Washington's defense strategy paradox

FacebookXPinterestEmailEmailEmailShare

Three top former four-star Pentagon leaders repeated a familiar message to House lawmakers Thursday, one so ubiquitous in Washington you can hear Metro conductors calling it over the PA or find it written on the back of matchbooks: The U.S. needs a strategy to guide its coming defense build-down. Retired Marine Gen. Peter Pace, a former chairman of the Joint Chiefs of Staff, put it this way: "Strategy, strategy strategy."

But there is no strategy, and because of the shifting power dynamics across the capital, there probably never will be -- or at least not one that satisfies the Platonic ideal everyone seems to be grasping for. To the extent it ever did, Congress no longer accepts what used to be the Pentagon's main strategic guide, the Quadrennial Defense Review. Lawmakers' independent QDR review panel (yes, a review review) produced their own review that concluded the Pentagon's review was just a fancy budget justification, not an actual strategic assessment. So the QDR is nullified as a guide all sides can accept, but Congress also doesn't have the credibility to produce a substitute -- that would have to come from the military experts in the Pentagon. Who favor the QDR. Until they say it's out of date. Until they produce another one paired with that year's budget submission.

So now we have a strategy vacuum, and at the time when, according to everyone, we need a strategy the most. It's possible the Pentagon's "comprehensive strategic review," set to arrive with the fiscal 2013 budget, could be a shining beacon of clarity and direction that everyone will embrace -- but probably not. The public sections of the document might just as likely be cut and pasted from DoD's many other buzzword-rich analyses of "persistant instability," and reach conclusions so generic they'll be of no use to anyone actually trying to reevaluate the strategic posture of the United States.

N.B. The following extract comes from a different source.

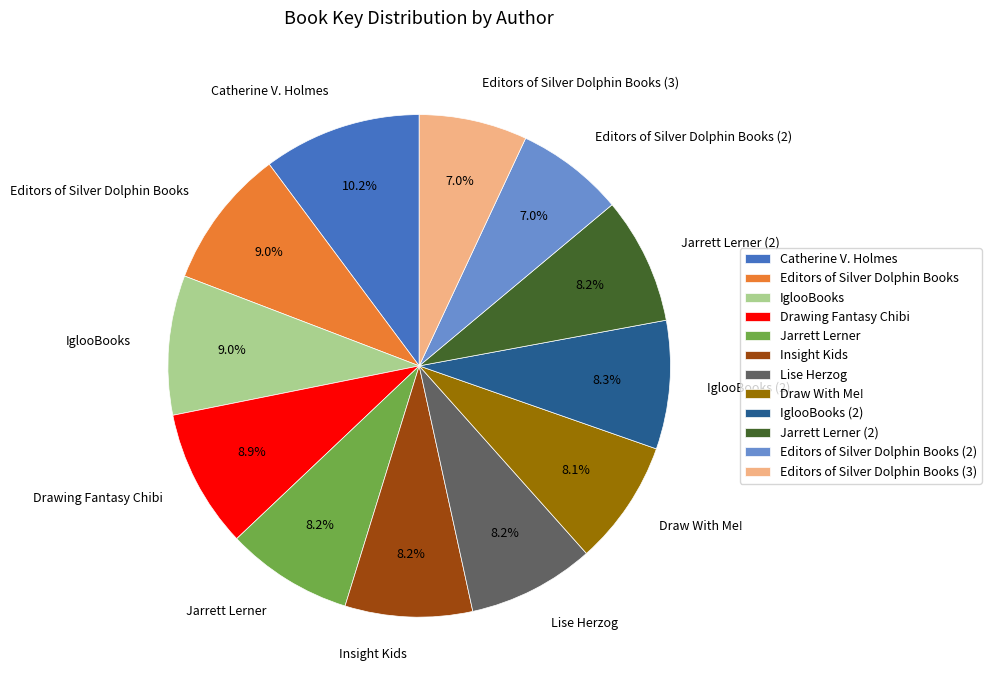

Is it true that Editors of Silver Dolphin Books (2) is 13% of the pie?

False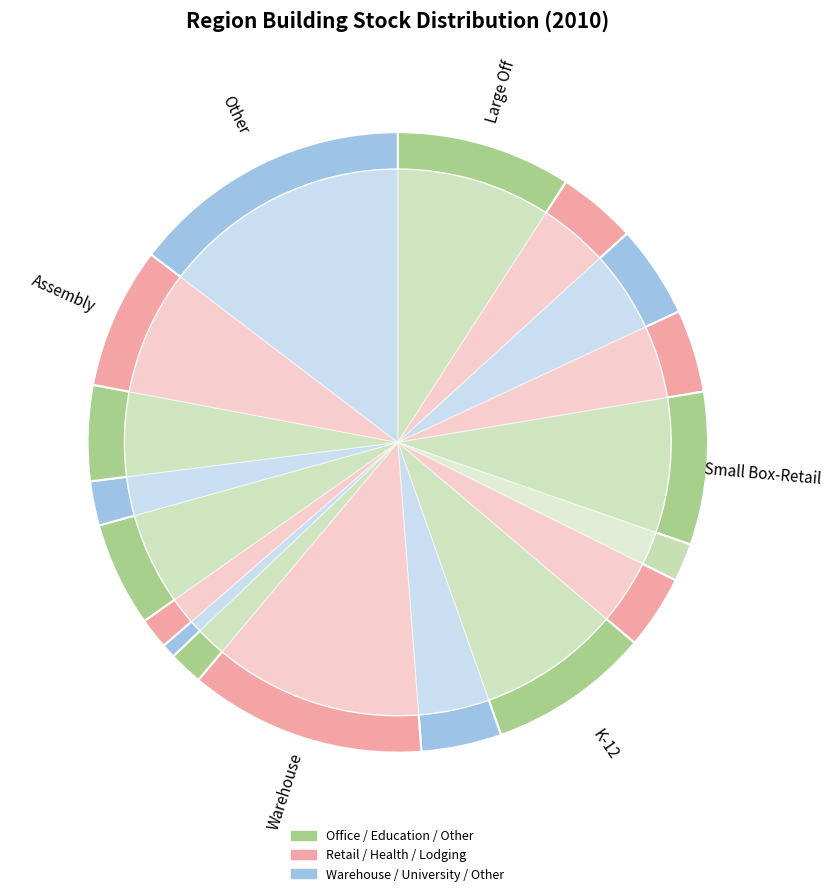

What is the change in value from Medium Off to Other?

+310.3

If it's true the military-industrial complex needs a big idea, such as Containment, to provide the backbone for the coming decades of planning and spending, it may not get it. In fact, part of what we want out of a strategy is something that's impossible to get: Certainty that the future will follow a traditional plot arc. You could argue that one reason defense strategy has fallen into such disrepair was the lesson delivered 10 years ago on Sept. 11th, when a shocking, deadly attack from out of nowhere forced the Pentagon to rewrite its projections and assumptions to effectively say: Well, lots of different stuff can happen, so we've got to be ready for everything.

"We can be certain that a security surprise is in our future," said retired Air Force Gen. Richard Myers, another former chairman of the Joint Chiefs. Wise, true -- but not a "strategy" to help Washington assess where to keep or increase defense spending and where to reduce it.

Now DoD must keep that same 'be ready for anything' caveat, but for the first time in 10 years, it won't have an unlimited checkbook. Which brings up another explanation for today's strategy vacuum: When it could spend whatever it wanted, the Pentagon didn't need to make choices, as top uniformed and civilian officials have acknowledged to Congress. For awhile there, the Army could pursue Future Combat Systems and fight in Iraq and Afghanistan, all at the same time. No wonder the services apparently are having so much trouble facing the Big Crunch.

So then witnesses such as Pace, Myers and retired Navy Adm. Ed Giambastiani, a former vice chairman, wear their business suits up to the Hill and say what those in uniform can't: Just tell the Building what you want, and it'll write you a strategy based on that. In other words: You Congress, and by extension your bosses, the American people, have got to decide what you want the military to do. Then we'll tell you how we'd do it and how much it would cost. So the buck is passed back to Congress, where it's torn into 535 pieces. Where's the White House in all of this? Good question.

It all adds up to the reality that no matter how many times lawmakers, think-tankers and military officials say there must be a master strategy, there's a good chance the one they're counting on won't materialize. It's politically easier to set down no goals and just try to stutter-step along, with most of the focus kept on just getting one foot in front of the other.